In yet another embodiment of the present invention, even if the entire reflector board is made of the same material, the amount of warping is 0.3 mm with the same device size in the high-temperature environment test and life test described above.
I was able to keep it below.

〔Effect of the invention〕

As described above, according to the present invention, it is possible to reduce the warpage of a liquid crystal display device, and therefore, the extremely excellent effect of greatly improving display quality and reliability can be obtained.

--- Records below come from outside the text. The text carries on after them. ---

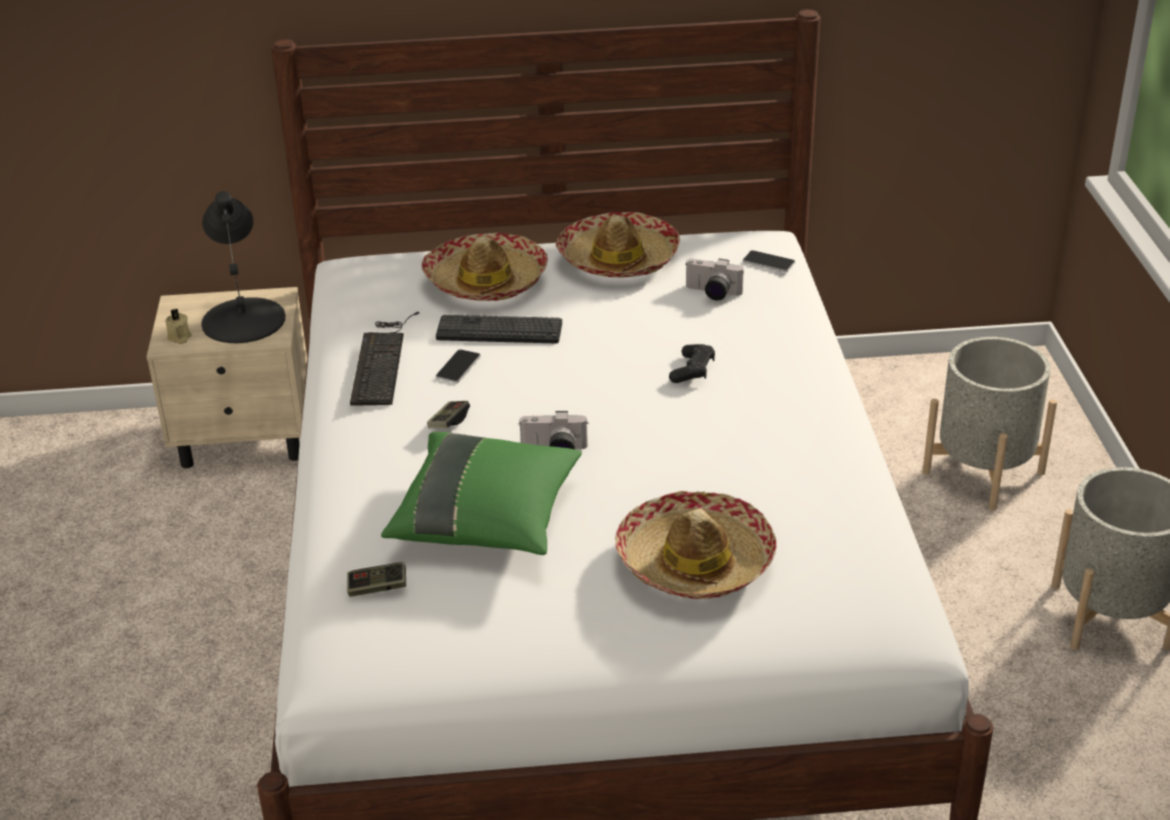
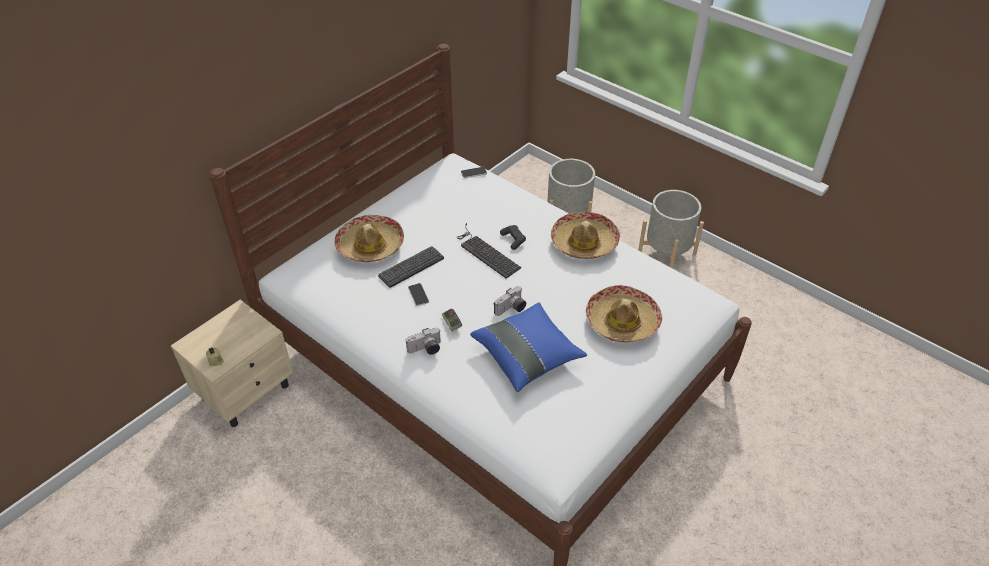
camera: 45 degrees left, 10 degrees up
(244, 320) = (237, 332): black table lamp -> none
(377, 588) = (528, 415): game controller -> none
(382, 360) = (379, 312): keyboard -> keyboard (485, 252)
(486, 519) = (527, 356): green pillow -> blue pillow
(618, 259) = (412, 203): hat -> hat (584, 242)
(712, 293) = (472, 199): camera -> camera (426, 349)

[Brief explanation of the drawing]

Figures 1(a) and 1(b) are perspective views showing an example of a conventional liquid crystal display device, and a cross-sectional configuration diagram of the main parts thereof. Figure 2 is a perspective view of the main parts showing the structure of a polarizing plate. Figure 3 is an omitted diagram. 1 is a cross-sectional configuration diagram of main parts showing an example of a liquid crystal display device according to the invention. 1'... Upper substrate, 2... Lower substrate, 3... Upper electrode, 4... Lower electrode, 5... Seal material, 6'...
...Envelope, 7...Liquid crystal, 8'...Upper polarizing plate, 9'...Lower polarizing plate, 10...Reflecting plate.

Claims (1)

[Scope of Claims] 1. A liquid crystal display element formed by sandwiching a liquid crystal between plastic substrates with transparent electrodes formed on the inner surface and sealing the periphery with a sealant, and an adhesive bonded to the outer surface of the liquid crystal display element. In a liquid crystal display device comprising a polarizing plate and a reflecting plate adhesively arranged on one outer surface of the polarizing plate, at least one of the polarizing plate and the reflecting plate is the same as the support film of the substrate. A liquid crystal display device characterized by being formed from a material. 2. The liquid crystal display device according to claim 1, characterized in that the substrate and the polarizing plate are formed of uniaxially stretched glass films, and their stretching directions are the same.